Related Expertise: Power and Utilities
By Stephan Lehrke, Jochen Weber, and Jennifer Carrasco
COVID-19 has brought a confluence of major challenges for the B2B energy retail arms of major utilities. These include sharp declines in business energy demand and a liquidity crunch stemming from margin calls triggered by hedged positions, late payments from customers, and a wave of customer insolvencies. For some players, the challenges are substantial enough to threaten their ongoing viability.
Many B2B energy retailers ultimately have the means to weather the storm. But to do so, they will need to move quickly and decisively to protect the business in the short term. They will also need to rethink, restructure, and optimize critical elements of their business in order to secure the long-term viability of their business model.
The pandemic hit B2B energy retailers from several angles at once. Demand from industrial and commercial users (including small businesses), which typically represents 40%−50% and 20%−30%, respectively, of total electricity demand in most markets—with residential users accounting for the rest—has plummeted with the decline in business activity. (See Exhibit 1.)
In parallel, B2B energy retailers are being squeezed by financial effects of plunging electricity prices. (See Exhibit 2.) Many of these players hedge their exposure to volume risk and price volatility by buying forward contracts according to the projected usage of a given client at the time of onboarding. With demand now sharply lower than expected, retailers find themselves with too much and too dear a supply. To rid themselves of the surplus, they are being forced to sell it into the market at depressed spot prices—effectively locking in losses.

+ + + + +

■ Your tasks
1. In the article on COVID-19 and B2B energy retailers, what share of total electricity demand do industrial users typically make up in most markets?
2. Say whether each statement agrees with the article on COVID-19 and B2B energy retailers, and back each yes or no with the deciding words quoted from it.
(a) Residential users make up the electricity demand not covered by industrial and commercial users.
(b) Retailers buy forward contracts based on each client's actual monthly usage.
(c) Electricity prices have risen during the pandemic.
3. Extend the article on COVID-19 and B2B energy retailers by writing on from its last sentence.
The records after this article have nothing to do with the work here.

+ + + + +

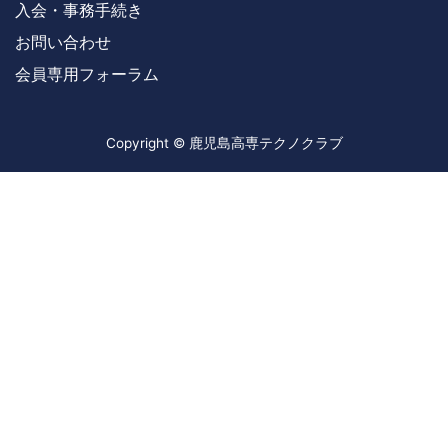
入会・事務手続き
お問い合わせ
会員専用フォーラム
Copyright © 鹿児島高専テクノクラブ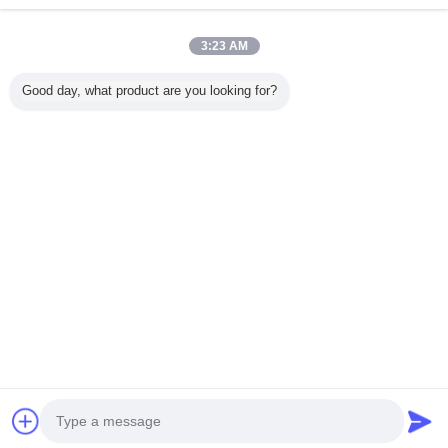
ดอกไม้ตามลาน 60
ที่กำหนดเองผ้า
เย็บเสื้อผ้าผ้าฝ้าย
* 60 90 * 88
พิมพ์ผ้า Home
วัสดุโดยหลา
Furnishing
90gsm
3:23 AM
ดอกไม้เองพิมพ์ผ้า
ร่วมสมัยแปลกพิมพ์
กันสาดลายสก๊อต /
Good day, what product are you looking for?
วินเทจเบาะผ้า
ผ้า, ชุดกีฬา / ชุดสูท
ผ้าปูที่นอน / ผ้าม่าน
พิมพ์บนผ้าฝ้าย
ที่กำหนดเอง 110-
130gsm ผ้าพิมพ์
ติดต่อเรา
chrisZheng
0086-10-65569770-1234
บ้าน
|
เกี่ยวกับเรา
|
ติดต่อเรา
สก์ท็อปดู
Copyright © 2015 - 2026 softmemoryfoampillow.com.
All rights reserved. Developed by
ECER
โทรหาเรา
ติดต่อผู้จัดจำหน่าย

+ + + + +

■ Results for the exercise
1. 40%−50%.

2.
(a) Yes: "with residential users accounting for the rest"
(b) No: "according to the projected usage of a given client at the time of onboarding"
(c) No: "plunging electricity prices"

3.
Simultaneously, many governments, seeking to throw businesses a lifeline, have instituted extended grace periods for the payment of rent and utilities, including power. Further, many customers that are wrestling with the combination of shrinking revenue and ongoing fixed costs—both businesses and governments themselves—have asked for temporary payment reductions. The negative impact of these forces on B2B energy retailers’ cash flows has been sizable.
The upshot is a growing risk of substantial losses—a daunting prospect, especially given the modest margins, and hence the small profit cushion, that characterize the business segment. Indeed, many retailers face losses that, in just months, could wipe out their aggregate profits from B2B sales over the last decade.
There are several steps that B2B energy retailers can take to boost their resiliency and prospects for the future. In the short term, they should focus on securing liquidity, such as by centralizing liquidity management and instituting a weekly cash flow forecasting process. They should also take proactive steps to improve liquidity—for example, by reducing employees’ working hours, reviewing capital projects and suspending them where warranted, and converting large accounts payable into shorter-term notes. Speed is of the essence; fortunately, retailers can undertake some of these measures immediately.
Additional critical short-term steps are to use scenario planning (to prepare the company for a variety of possible ways that the crisis might evolve), optimize debt management, and institute sales force readiness measures to ensure that employees can work productively during the crisis and are prepared for an eventual market rebound.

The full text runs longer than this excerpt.